◆ Questions on the material ◆
A. According to the turtle graphics notes, where does the turtle start, and where is that point in the window by default?
B. Resume the turtle graphics notes right after the last line of the recursive tree program.

---------- Selected passage

Notice that there is no explicit base case written in the code above. The base case in this function occurs when a directory contains no subdirectories, in which case the function will not recurse.

turtle graphics

Python includes a module turtle that lets you draw simple graphics easily. In turtle graphics, you give commands to a 'turtle' that always has an x-y position plus a current heading, i.e. a direction that it is facing. When the turtle moves, it draws a line if the virtual 'pen' is currently down. You can also lift up the pen, in which case the turtle will move without drawing.

I've listed various functions from the turtle module on my Python quick reference page.

In Python's turtle graphics, the turtle begins at the origin (0, 0), which by default is at the center of the window. X coordinates increase to the right, and Y coordinates increase upward. (This is different from the usual convention in computer graphics, in which Y coordinates increase downward). If you prefer a different coordinate system, you can set one by calling the setworldcoordinates() function.

For example, here's a simple program to draw a 9-pointed star:

from turtle import *

for i in range(9):
    forward(200)
    left(160)

done()

The output looks like this:

Here's a program that draws 100 random lines. Each line connects two random points, each of which has an X-coordinate and Y-coordinate in the range from -200 to 200:

from random import randint
from turtle import *

for i in range(100):
    penup()
    goto(randint(-200, 200), randint(-200, 200))
    pendown()
    goto(randint(-200, 200), randint(-200, 200))

done()

The output looks like this:

drawing a tree with recursion

Let's use recursion to draw a tree with turtle graphics. We can use a single recursive function to draw the entire tree and also to draw individual branches, since each branch will be similar to the tree as a whole. (A geometric figure that is self-similar in this way is sometimes said to be fractal.)

Here's a first attempt at the program:

from turtle import *

def draw(x, y, angle, length):
    if length < 10:
        return
    
    penup()
    goto(x, y)

    pendown()
    setheading(angle)
    forward(length)

    xpos, ypos = pos()
    draw(xpos, ypos, angle - 25, length * 0.75)
    draw(xpos, ypos, angle + 25, length * 0.75)

draw(0, -200, 90, 100)
done()

--------------------
---------- Source information

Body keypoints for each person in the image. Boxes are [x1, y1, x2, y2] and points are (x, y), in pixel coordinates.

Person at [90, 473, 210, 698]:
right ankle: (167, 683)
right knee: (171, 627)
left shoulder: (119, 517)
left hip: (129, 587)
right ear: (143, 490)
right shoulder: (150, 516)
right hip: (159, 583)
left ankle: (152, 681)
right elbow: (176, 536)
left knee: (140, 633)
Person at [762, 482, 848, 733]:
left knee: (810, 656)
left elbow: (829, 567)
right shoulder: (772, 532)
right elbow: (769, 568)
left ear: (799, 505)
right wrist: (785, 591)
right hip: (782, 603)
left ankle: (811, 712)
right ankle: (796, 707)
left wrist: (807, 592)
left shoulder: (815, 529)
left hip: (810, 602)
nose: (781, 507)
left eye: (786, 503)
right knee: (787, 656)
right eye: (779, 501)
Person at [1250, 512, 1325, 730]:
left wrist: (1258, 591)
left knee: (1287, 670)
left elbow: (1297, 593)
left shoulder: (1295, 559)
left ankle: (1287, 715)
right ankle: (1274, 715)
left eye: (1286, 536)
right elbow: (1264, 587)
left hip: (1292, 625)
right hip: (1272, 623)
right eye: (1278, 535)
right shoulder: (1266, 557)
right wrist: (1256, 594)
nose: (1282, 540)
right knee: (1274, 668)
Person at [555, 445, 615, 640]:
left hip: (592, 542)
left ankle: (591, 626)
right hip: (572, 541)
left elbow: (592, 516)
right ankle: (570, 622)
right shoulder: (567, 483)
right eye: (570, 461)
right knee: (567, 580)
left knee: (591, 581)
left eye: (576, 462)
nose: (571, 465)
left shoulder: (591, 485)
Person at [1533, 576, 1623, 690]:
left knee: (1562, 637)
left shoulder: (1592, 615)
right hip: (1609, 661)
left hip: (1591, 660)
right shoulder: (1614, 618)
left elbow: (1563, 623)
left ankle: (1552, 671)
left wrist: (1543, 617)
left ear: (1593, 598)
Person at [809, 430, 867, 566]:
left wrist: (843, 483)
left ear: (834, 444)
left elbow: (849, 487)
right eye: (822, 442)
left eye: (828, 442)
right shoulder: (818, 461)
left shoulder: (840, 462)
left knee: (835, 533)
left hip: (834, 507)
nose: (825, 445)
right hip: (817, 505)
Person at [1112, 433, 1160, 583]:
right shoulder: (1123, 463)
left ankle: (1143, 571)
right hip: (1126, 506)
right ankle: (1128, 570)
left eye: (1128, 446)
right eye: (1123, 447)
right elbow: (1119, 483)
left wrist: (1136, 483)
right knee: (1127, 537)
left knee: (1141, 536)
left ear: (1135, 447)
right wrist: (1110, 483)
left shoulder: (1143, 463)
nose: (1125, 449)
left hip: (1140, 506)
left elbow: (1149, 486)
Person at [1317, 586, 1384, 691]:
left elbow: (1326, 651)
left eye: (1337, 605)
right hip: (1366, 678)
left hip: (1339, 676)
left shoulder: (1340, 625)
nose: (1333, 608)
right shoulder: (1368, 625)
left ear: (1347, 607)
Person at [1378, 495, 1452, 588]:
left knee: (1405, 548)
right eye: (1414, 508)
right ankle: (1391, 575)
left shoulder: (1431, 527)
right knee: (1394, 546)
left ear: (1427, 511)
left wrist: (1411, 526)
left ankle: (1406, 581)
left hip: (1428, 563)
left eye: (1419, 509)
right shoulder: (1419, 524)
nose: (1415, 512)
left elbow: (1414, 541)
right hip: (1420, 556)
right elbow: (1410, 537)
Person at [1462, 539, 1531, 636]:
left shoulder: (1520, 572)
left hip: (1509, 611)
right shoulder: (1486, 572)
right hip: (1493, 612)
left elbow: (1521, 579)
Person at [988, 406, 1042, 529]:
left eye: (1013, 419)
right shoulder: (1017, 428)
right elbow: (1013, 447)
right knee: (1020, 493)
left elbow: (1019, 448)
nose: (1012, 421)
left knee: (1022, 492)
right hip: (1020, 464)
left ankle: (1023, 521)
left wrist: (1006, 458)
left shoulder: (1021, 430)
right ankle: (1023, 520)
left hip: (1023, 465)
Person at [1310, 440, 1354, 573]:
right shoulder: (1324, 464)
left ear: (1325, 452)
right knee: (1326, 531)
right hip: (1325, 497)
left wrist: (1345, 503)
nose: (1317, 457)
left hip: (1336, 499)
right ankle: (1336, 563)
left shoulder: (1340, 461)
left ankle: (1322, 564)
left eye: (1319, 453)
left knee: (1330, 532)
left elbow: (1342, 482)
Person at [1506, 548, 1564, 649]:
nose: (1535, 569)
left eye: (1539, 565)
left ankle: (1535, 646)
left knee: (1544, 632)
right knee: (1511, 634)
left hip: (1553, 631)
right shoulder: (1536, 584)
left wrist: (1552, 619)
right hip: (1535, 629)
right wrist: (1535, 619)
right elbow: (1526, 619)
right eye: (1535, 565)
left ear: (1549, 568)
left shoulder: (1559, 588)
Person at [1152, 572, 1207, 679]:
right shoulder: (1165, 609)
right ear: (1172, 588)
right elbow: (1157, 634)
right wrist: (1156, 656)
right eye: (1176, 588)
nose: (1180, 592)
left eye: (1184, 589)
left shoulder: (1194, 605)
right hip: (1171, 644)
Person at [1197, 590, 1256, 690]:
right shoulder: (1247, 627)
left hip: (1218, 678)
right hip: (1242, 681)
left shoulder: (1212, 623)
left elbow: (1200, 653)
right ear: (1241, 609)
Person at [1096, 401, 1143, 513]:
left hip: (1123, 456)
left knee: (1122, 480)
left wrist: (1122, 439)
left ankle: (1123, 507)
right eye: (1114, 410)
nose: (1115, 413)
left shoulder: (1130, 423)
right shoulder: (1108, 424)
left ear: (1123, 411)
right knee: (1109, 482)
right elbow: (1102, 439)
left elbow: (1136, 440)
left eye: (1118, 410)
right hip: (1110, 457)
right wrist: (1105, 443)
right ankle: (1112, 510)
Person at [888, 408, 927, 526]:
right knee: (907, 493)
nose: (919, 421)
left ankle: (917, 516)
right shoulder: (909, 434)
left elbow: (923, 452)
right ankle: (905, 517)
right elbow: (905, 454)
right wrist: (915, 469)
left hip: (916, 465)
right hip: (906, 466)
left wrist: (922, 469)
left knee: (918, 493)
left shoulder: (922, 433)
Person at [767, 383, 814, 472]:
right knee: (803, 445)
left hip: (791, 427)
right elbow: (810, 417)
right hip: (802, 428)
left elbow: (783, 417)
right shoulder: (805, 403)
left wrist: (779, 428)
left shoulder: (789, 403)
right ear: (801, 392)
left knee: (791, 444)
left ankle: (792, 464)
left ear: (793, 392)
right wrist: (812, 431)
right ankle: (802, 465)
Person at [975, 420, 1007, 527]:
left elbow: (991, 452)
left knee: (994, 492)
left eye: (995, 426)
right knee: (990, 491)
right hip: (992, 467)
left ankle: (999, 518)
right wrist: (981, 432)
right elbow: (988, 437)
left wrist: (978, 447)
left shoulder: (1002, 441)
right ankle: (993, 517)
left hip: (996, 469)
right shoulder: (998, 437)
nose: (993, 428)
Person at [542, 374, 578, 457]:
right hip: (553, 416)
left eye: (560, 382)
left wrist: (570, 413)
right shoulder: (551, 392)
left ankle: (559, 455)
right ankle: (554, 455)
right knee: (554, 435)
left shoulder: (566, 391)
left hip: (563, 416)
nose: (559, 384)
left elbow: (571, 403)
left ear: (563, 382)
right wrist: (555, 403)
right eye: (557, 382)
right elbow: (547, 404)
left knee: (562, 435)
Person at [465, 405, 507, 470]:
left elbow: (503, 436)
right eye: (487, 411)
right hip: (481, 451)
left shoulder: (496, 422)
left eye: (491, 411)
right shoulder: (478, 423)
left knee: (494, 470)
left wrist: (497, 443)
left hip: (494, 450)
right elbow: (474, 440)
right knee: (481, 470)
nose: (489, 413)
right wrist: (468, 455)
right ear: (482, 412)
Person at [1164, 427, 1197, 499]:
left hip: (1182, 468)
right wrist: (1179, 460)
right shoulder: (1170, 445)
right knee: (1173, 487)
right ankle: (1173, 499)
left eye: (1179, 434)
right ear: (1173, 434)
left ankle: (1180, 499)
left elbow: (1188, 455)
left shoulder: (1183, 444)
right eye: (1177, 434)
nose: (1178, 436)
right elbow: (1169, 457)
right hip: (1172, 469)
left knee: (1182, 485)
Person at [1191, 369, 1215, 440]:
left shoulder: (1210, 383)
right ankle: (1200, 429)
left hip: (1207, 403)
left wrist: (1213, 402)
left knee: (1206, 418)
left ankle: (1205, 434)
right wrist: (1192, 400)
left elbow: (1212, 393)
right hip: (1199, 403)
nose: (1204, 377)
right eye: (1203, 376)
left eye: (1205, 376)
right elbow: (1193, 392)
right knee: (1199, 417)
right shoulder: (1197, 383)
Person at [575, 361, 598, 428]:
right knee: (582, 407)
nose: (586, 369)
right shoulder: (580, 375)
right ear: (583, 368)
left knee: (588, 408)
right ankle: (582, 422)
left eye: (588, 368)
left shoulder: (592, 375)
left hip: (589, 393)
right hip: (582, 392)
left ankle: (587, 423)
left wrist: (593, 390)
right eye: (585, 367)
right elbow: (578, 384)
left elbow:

--------------------

◆ Answers for this exercise ◆
A. The turtle starts at the origin (0, 0), which by default is at the center of the window.

B.
The recursive function draw() takes a position (x, y) at which to start drawing, as well as an angle and length for the first branch. It draws that branch, then calls itself twice recursively to draw the left and right subbranches, which are offset at angles of -25 and 25 degrees. On each recursive call, the function decreases the length by 25%. If the length is less than 10, the function returns without drawing anything; this is the base case.

The output looks like this:

The recursive structure of the tree is evident.

Let's modify the program so that it draws each branch with a thickness proportional to its length. Let's also add some randomness to the angles at which subbranches are offset, and also to the decrease in branch size:

from random import *
from turtle import *

def draw(x, y, angle, length):
    if length < 10:
        return
    
    penup()
    goto(x, y)

    pendown()
    setheading(angle)
    width(0.1 * length)
    forward(length)

    xpos, ypos = pos()
    draw(xpos, ypos, angle - uniform(20, 30), length * uniform(0.7, 0.8))
    draw(xpos, ypos, angle + uniform(20, 30), length * uniform(0.7, 0.8))

draw(0, -200, 90, 100)
done()

Now the output looks more like a real tree:

Generally speaking, there is a close relationship between recursion and trees. We will see many times both in the programming and algorithms classes that recursion explores a tree, which can be a data structure with a tree-like shape, or even a tree of possible solutions to some problem that we wish to solve. So recursion will be very helpful for us in the weeks ahead.